• Action item:
Please output the listing that follows exactly, but keep all images out.

==== Material to process ====

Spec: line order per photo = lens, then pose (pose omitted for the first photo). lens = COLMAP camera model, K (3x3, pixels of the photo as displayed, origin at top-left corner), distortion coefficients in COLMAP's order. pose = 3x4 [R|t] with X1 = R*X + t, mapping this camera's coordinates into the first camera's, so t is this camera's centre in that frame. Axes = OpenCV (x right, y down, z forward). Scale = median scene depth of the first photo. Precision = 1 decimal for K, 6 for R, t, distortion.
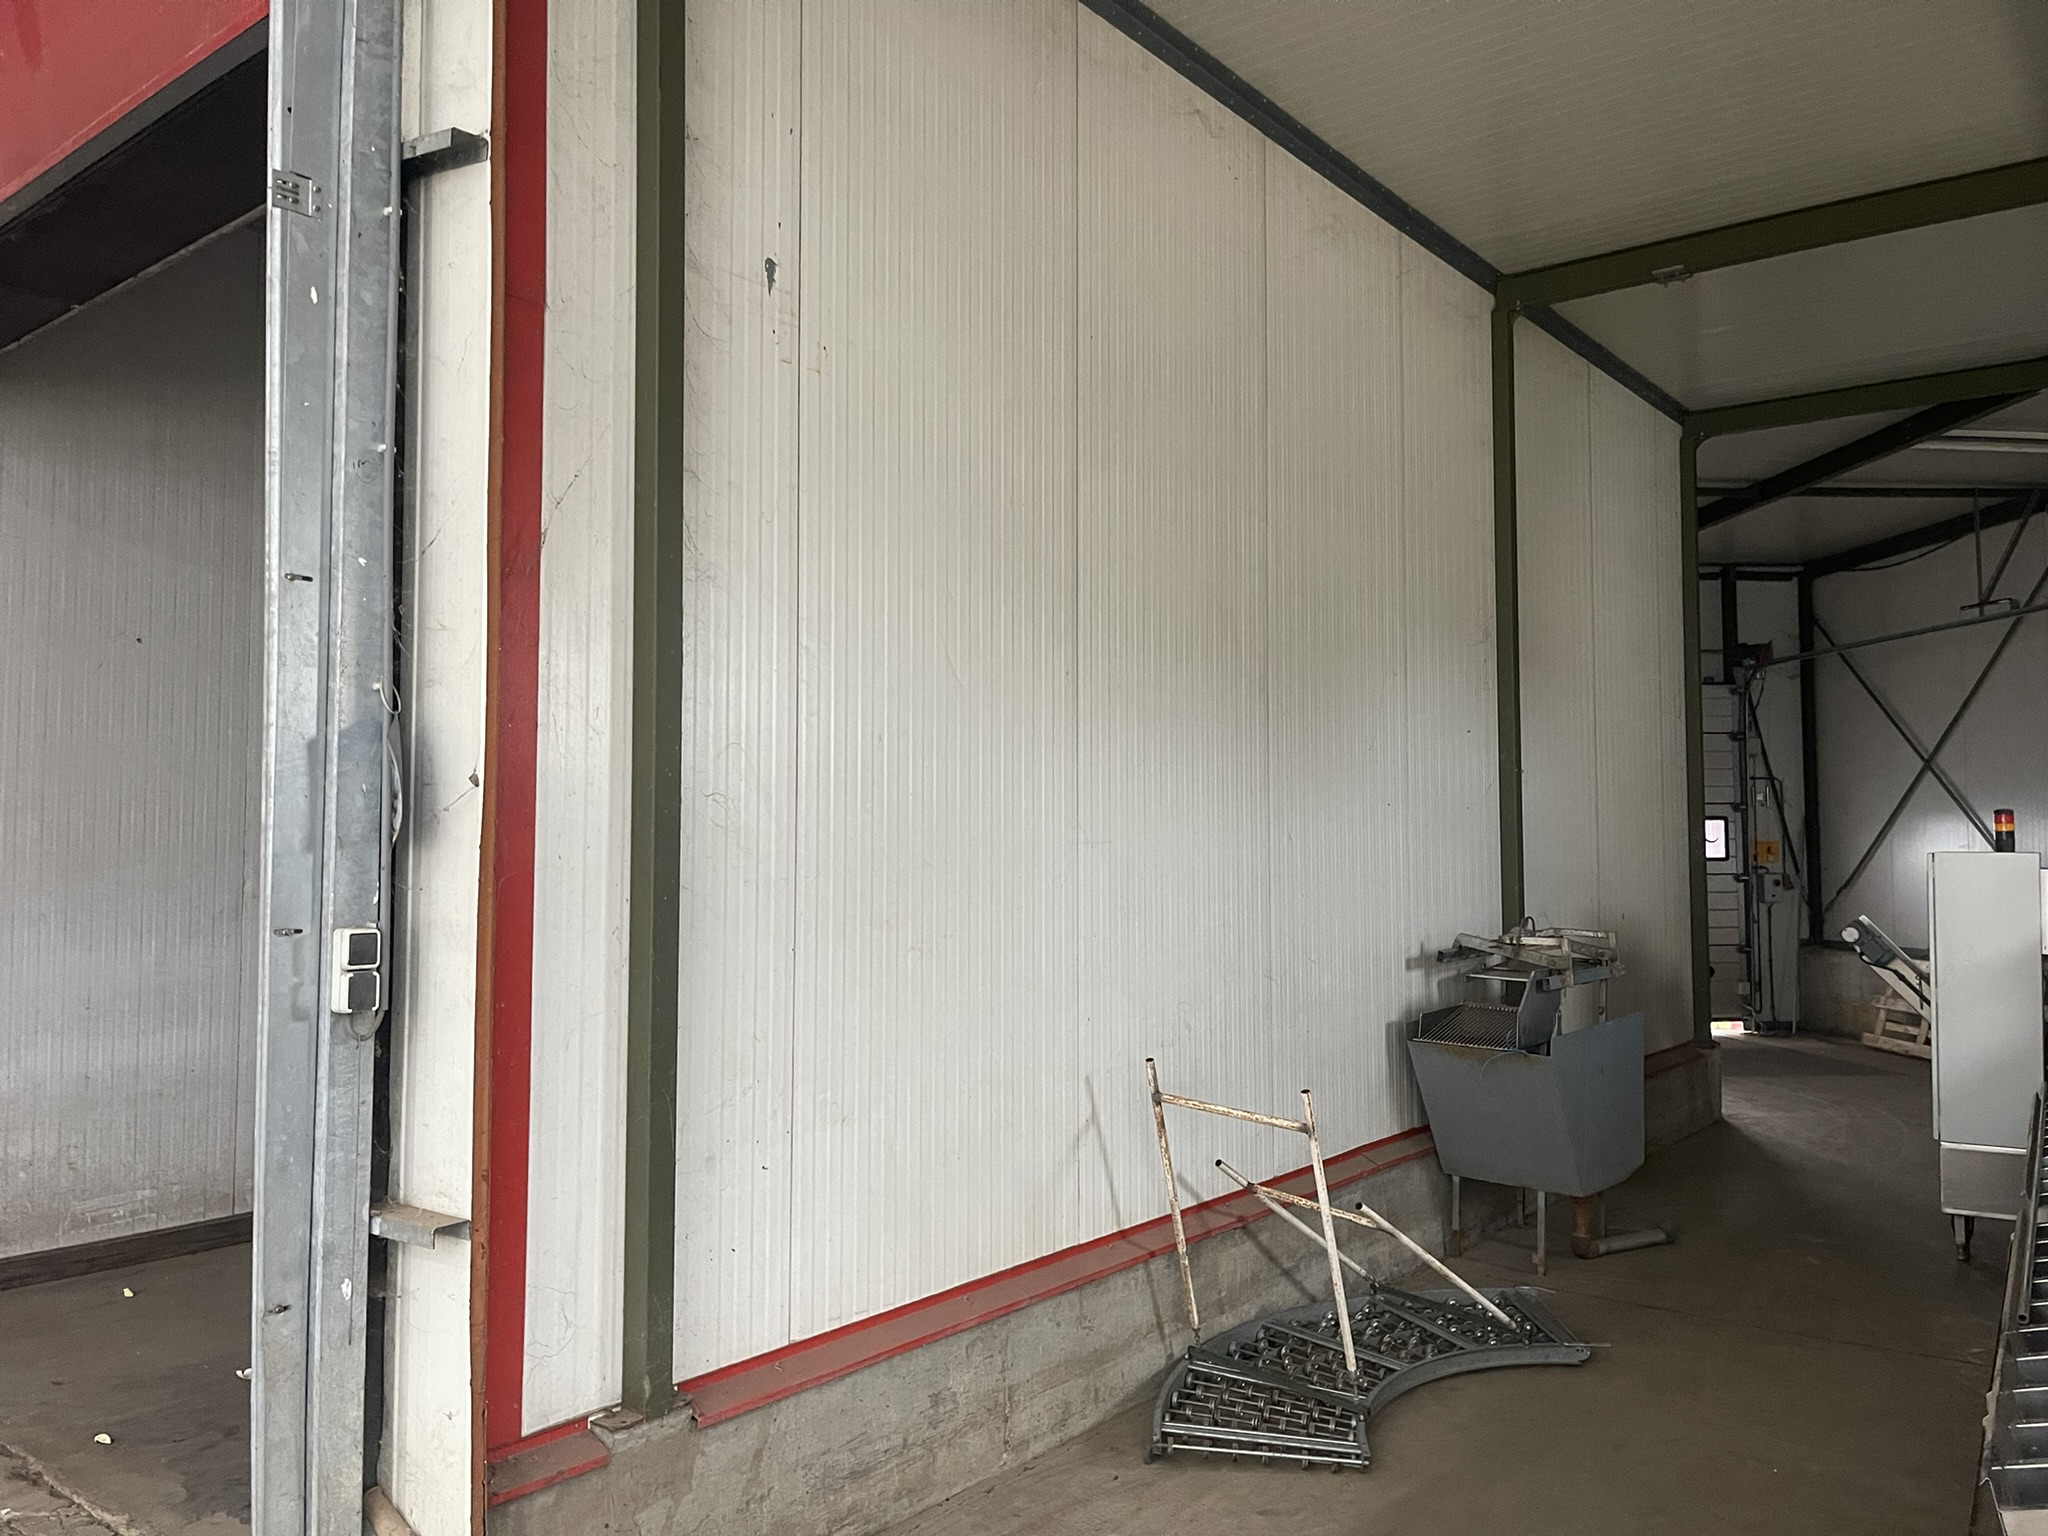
lens RADIAL K [[1537.8, 0, 1010.9], [0, 1537.8, 758.4], [0, 0, 1]] dist [0.046963, -0.066232]
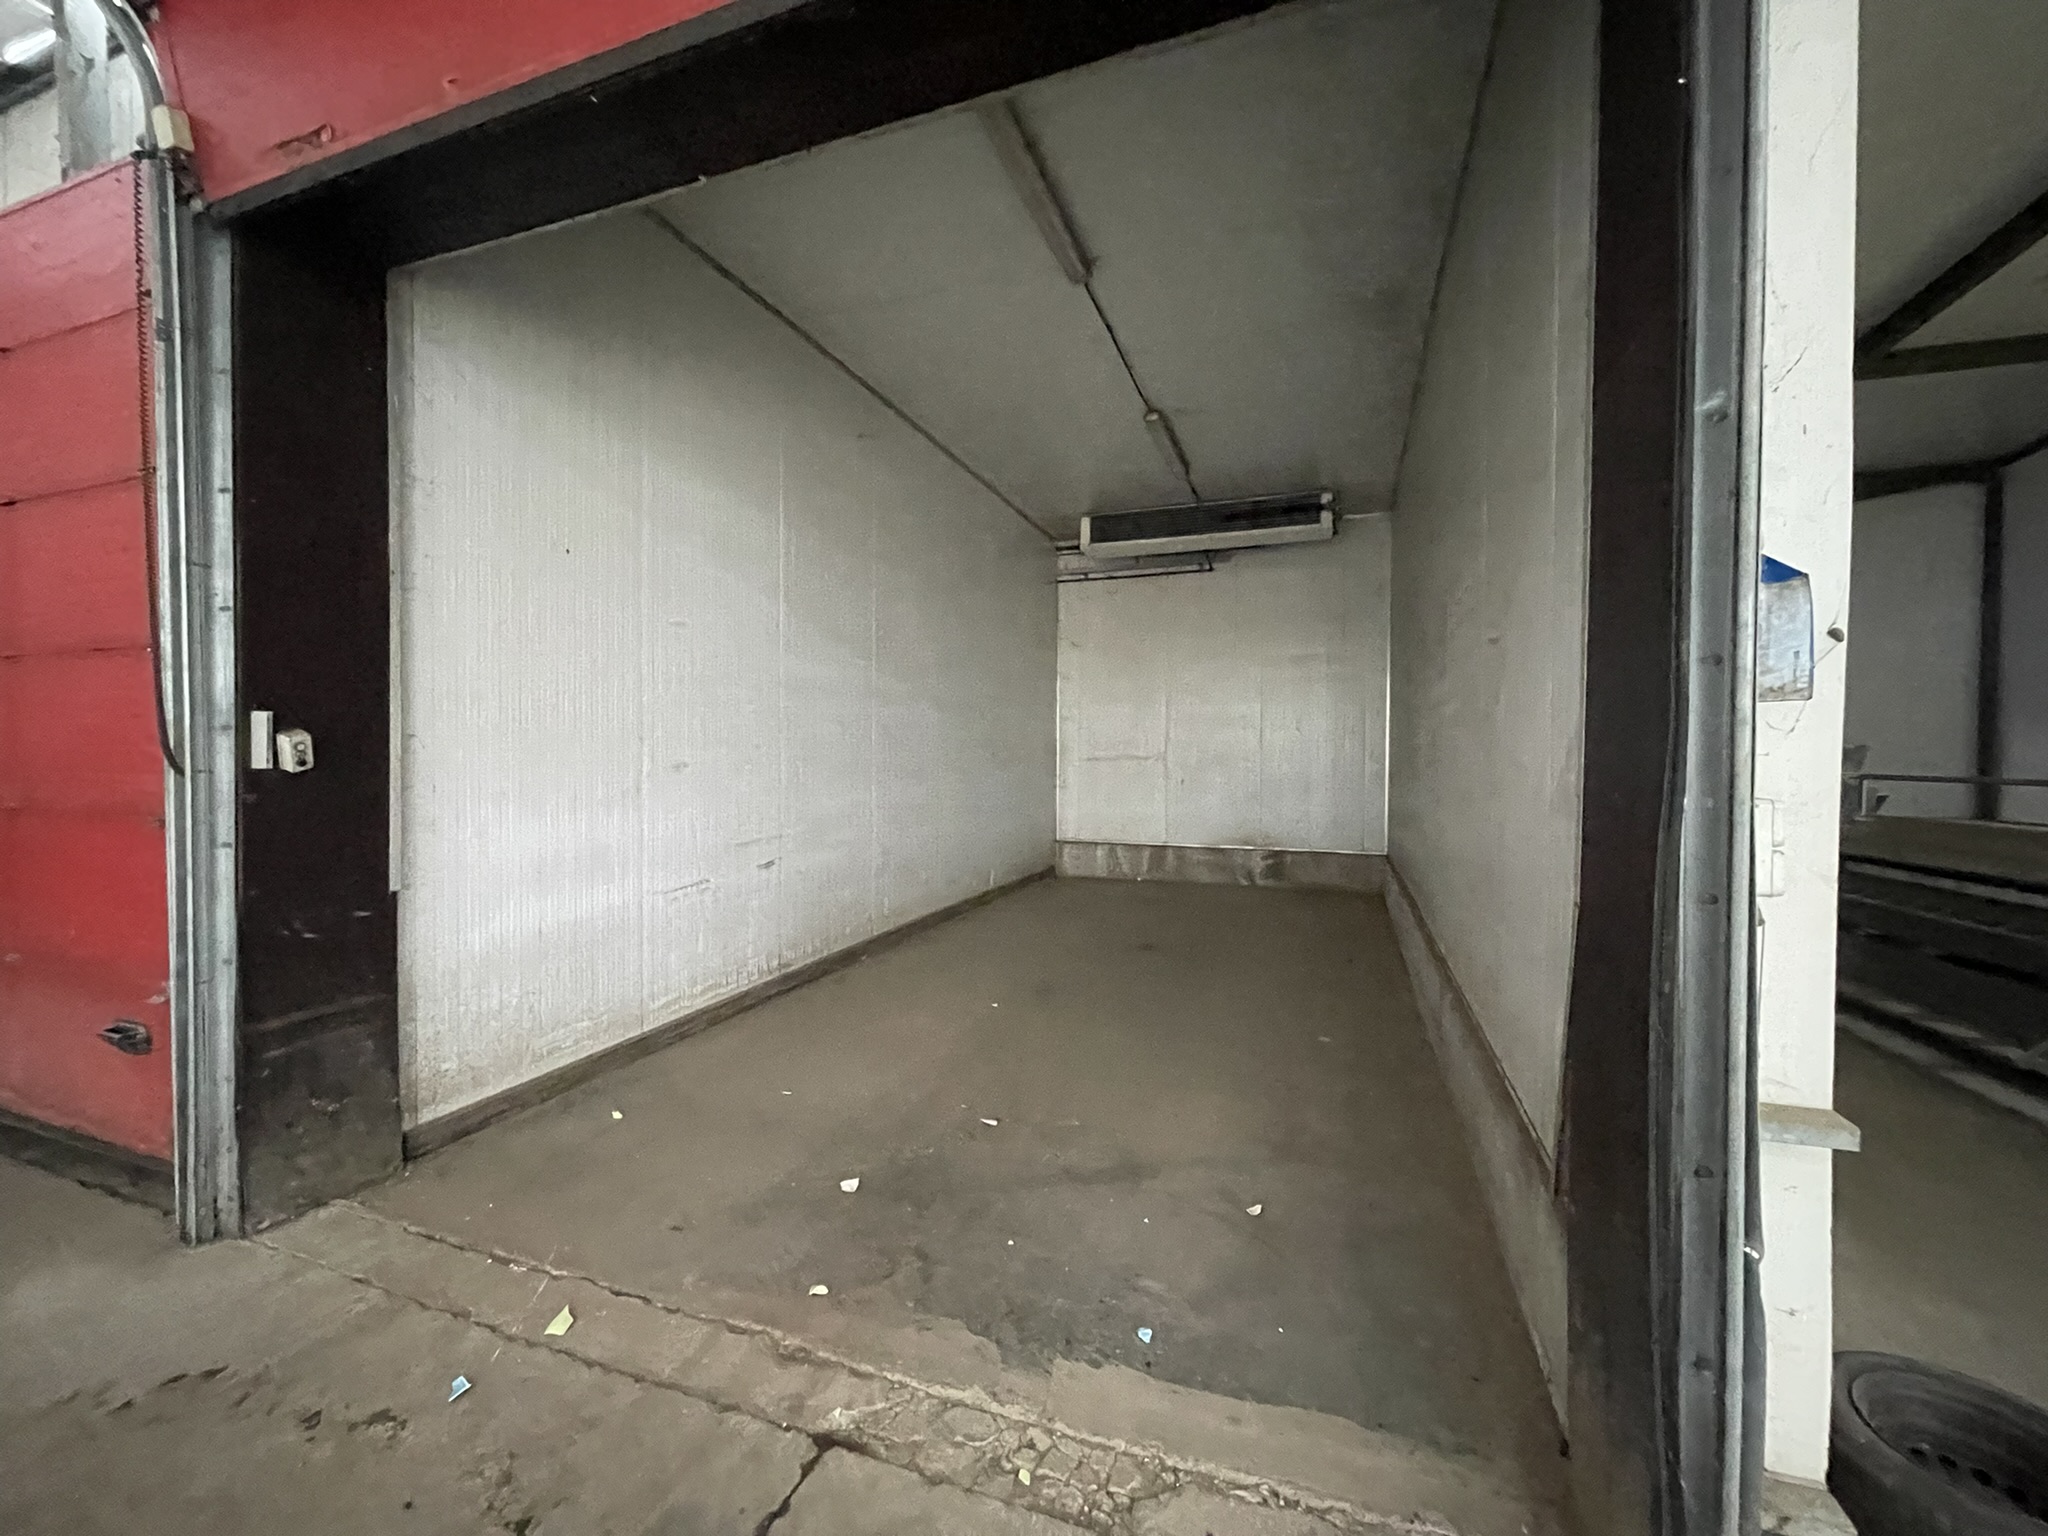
lens RADIAL K [[813.8, 0, 1032.5], [0, 813.8, 767.1], [0, 0, 1]] dist [-0.006079, 0.000098]
pose [[0.946799, 0.001369, 0.321823, -0.433332], [-0.025508, 0.997164, 0.070804, 0.032023], [-0.320813, -0.075246, 0.944149, 0.321046]]
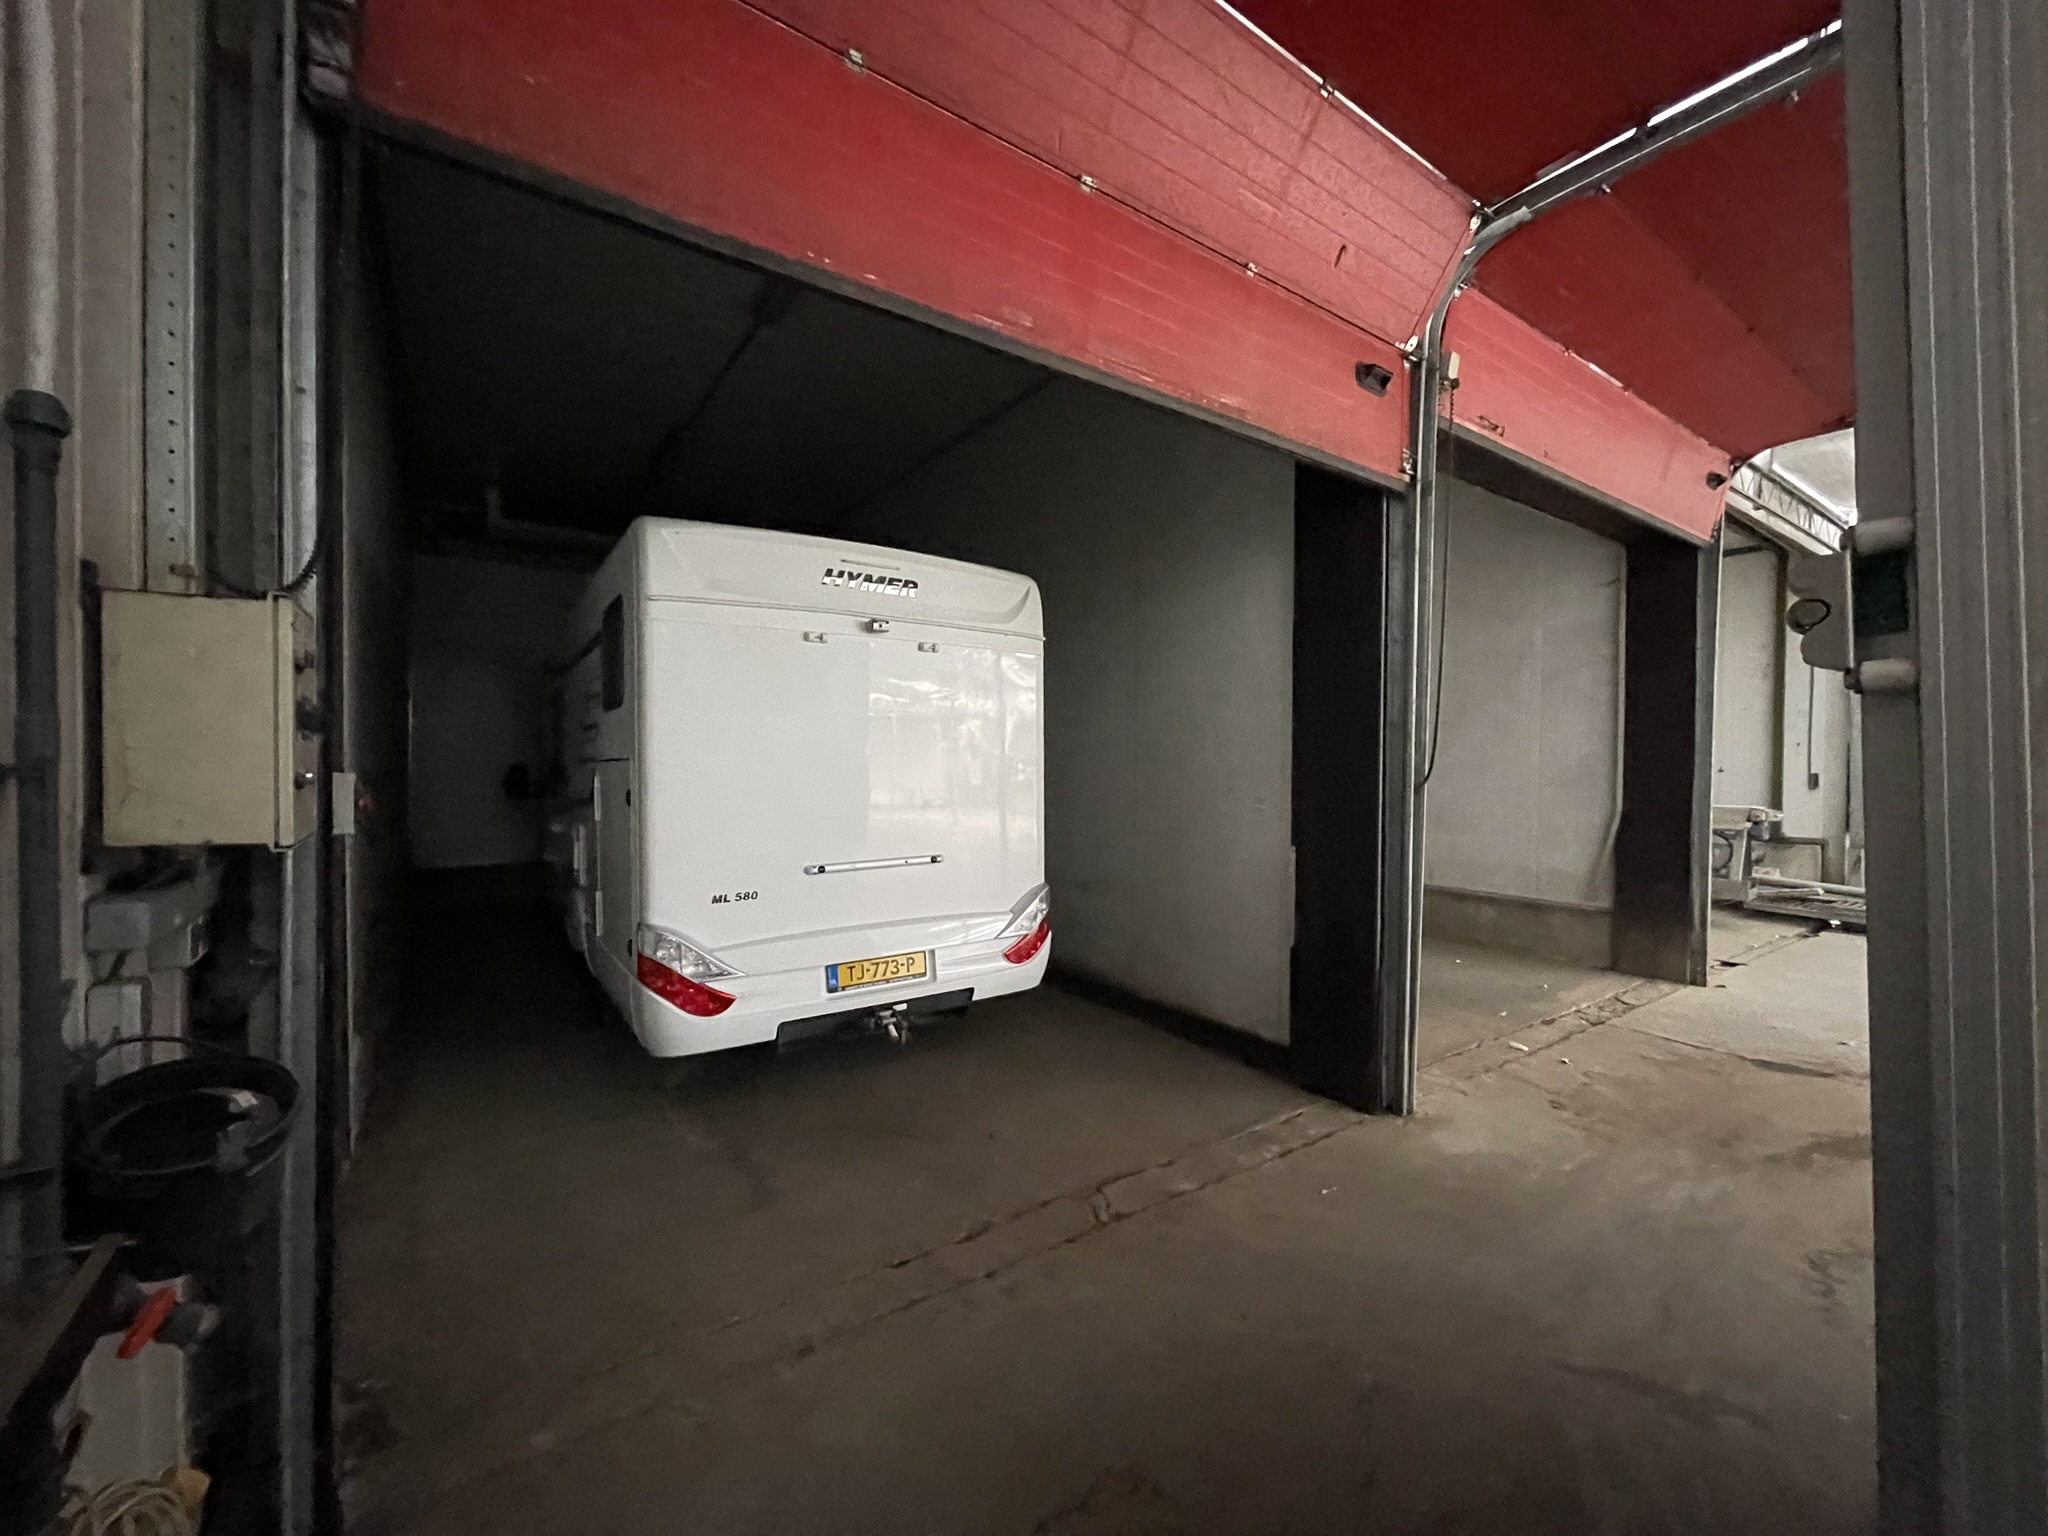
lens RADIAL K [[813.8, 0, 1032.5], [0, 813.8, 767.1], [0, 0, 1]] dist [-0.006079, 0.000098]
pose [[0.274469, -0.009263, 0.961551, -1.355366], [-0.071665, 0.996976, 0.030060, 0.057348], [-0.958922, -0.077161, 0.272975, 0.954075]]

====

• Exercise output:
Spec: line order per photo = lens, then pose (pose omitted for the first photo). lens = COLMAP camera model, K (3x3, pixels of the photo as displayed, origin at top-left corner), distortion coefficients in COLMAP's order. pose = 3x4 [R|t] with X1 = R*X + t, mapping this camera's coordinates into the first camera's, so t is this camera's centre in that frame. Axes = OpenCV (x right, y down, z forward). Scale = median scene depth of the first photo. Precision = 1 decimal for K, 6 for R, t, distortion.
lens RADIAL K [[1537.8, 0, 1010.9], [0, 1537.8, 758.4], [0, 0, 1]] dist [0.046963, -0.066232]
lens RADIAL K [[813.8, 0, 1032.5], [0, 813.8, 767.1], [0, 0, 1]] dist [-0.006079, 0.000098]
pose [[0.946799, 0.001369, 0.321823, -0.433332], [-0.025508, 0.997164, 0.070804, 0.032023], [-0.320813, -0.075246, 0.944149, 0.321046]]
lens RADIAL K [[813.8, 0, 1032.5], [0, 813.8, 767.1], [0, 0, 1]] dist [-0.006079, 0.000098]
pose [[0.274469, -0.009263, 0.961551, -1.355366], [-0.071665, 0.996976, 0.030060, 0.057348], [-0.958922, -0.077161, 0.272975, 0.954075]]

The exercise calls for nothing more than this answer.